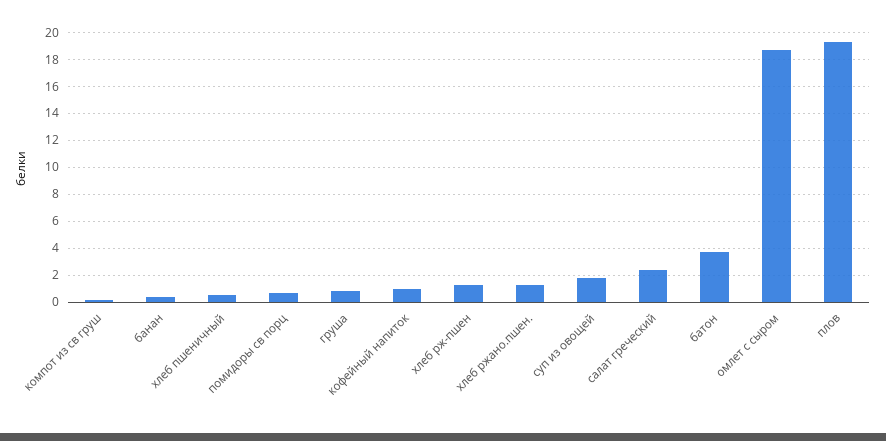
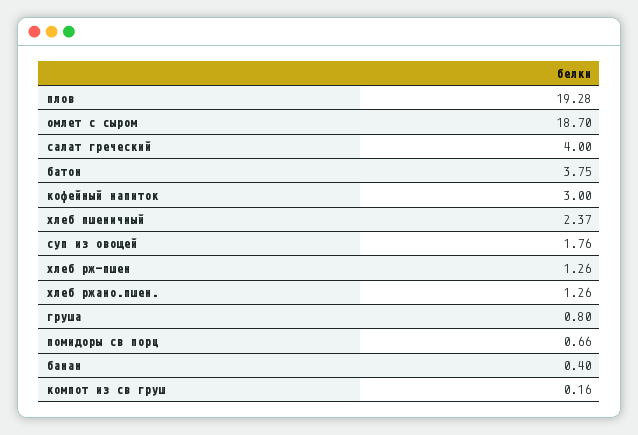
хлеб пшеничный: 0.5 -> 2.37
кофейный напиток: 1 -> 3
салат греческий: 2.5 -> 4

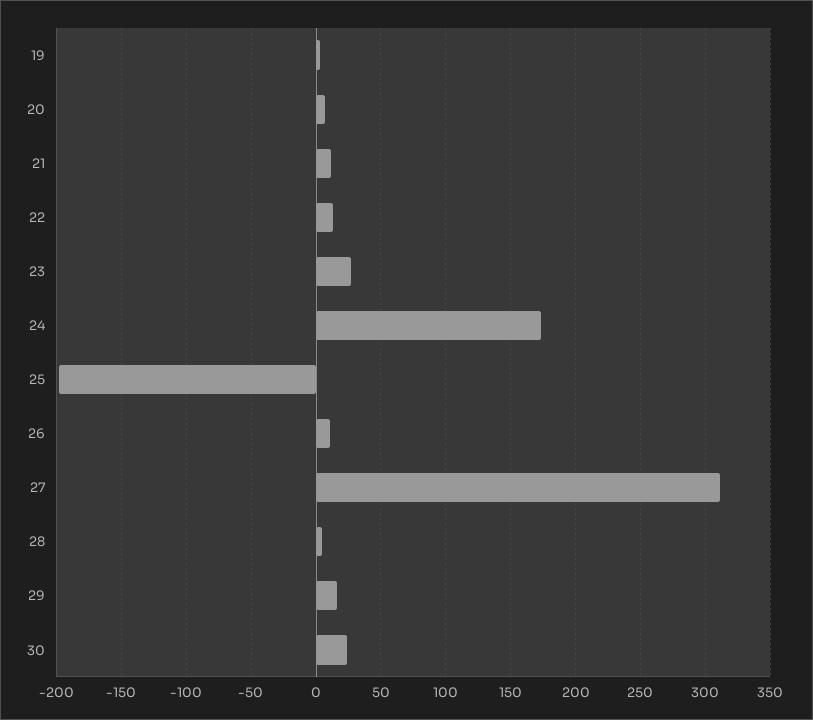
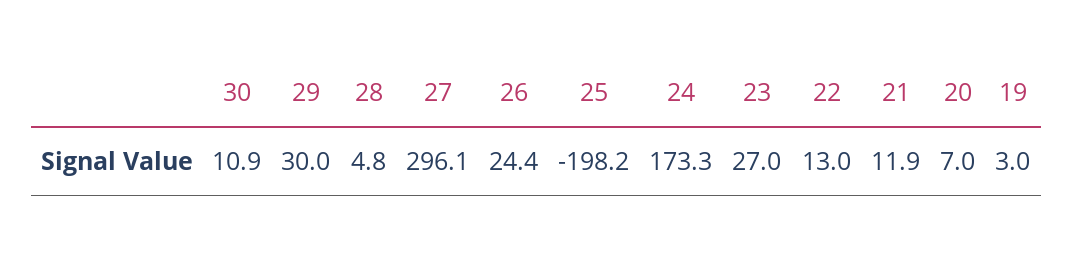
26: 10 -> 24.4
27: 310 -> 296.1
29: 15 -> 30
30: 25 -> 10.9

· · · ·

ACTIVITY: Write the records out once more, exactly as they appear, with no pictures.

TASK ANSWER:
хлеб пшеничный: 0.5 -> 2.37
кофейный напиток: 1 -> 3
салат греческий: 2.5 -> 4

26: 10 -> 24.4
27: 310 -> 296.1
29: 15 -> 30
30: 25 -> 10.9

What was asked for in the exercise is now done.